[Structured pose outputs]
----

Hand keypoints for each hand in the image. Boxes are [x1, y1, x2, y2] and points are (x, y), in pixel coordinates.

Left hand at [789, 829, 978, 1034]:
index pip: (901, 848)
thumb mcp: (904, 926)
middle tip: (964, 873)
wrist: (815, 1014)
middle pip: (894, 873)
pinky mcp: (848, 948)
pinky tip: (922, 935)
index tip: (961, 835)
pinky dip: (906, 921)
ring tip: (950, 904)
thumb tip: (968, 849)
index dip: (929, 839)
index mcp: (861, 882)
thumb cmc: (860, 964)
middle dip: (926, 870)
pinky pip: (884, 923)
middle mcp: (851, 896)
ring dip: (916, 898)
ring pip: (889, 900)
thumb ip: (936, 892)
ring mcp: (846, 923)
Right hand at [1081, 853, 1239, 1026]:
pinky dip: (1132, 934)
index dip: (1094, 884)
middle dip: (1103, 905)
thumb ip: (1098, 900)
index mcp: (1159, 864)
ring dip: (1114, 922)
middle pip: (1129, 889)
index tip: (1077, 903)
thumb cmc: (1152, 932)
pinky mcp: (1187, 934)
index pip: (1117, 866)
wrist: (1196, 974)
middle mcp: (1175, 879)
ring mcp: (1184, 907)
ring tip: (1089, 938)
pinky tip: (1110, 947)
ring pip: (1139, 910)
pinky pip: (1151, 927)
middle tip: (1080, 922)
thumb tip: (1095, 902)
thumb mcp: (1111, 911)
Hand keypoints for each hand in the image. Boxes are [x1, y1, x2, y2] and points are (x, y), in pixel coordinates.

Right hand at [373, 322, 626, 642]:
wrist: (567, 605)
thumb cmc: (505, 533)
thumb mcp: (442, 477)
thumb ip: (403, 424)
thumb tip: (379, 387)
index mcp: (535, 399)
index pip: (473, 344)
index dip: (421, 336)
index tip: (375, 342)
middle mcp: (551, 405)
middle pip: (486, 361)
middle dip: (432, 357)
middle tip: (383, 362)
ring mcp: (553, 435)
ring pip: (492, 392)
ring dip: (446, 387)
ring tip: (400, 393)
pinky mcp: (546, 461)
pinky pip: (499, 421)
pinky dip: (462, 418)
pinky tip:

----

- **About this exercise**: Show all lines above holding "pinky".

- **Reply**:
pinky mcp: (848, 948)
pinky tip: (922, 935)
pinky dip: (906, 921)
pinky pip: (884, 923)
pinky dip: (1132, 934)
pinky mcp: (1187, 934)
pinky tip: (1110, 947)
pinky pip: (1151, 927)
pinky mcp: (546, 461)
pinky pip: (499, 421)
pinky dip: (462, 418)
pinky tip:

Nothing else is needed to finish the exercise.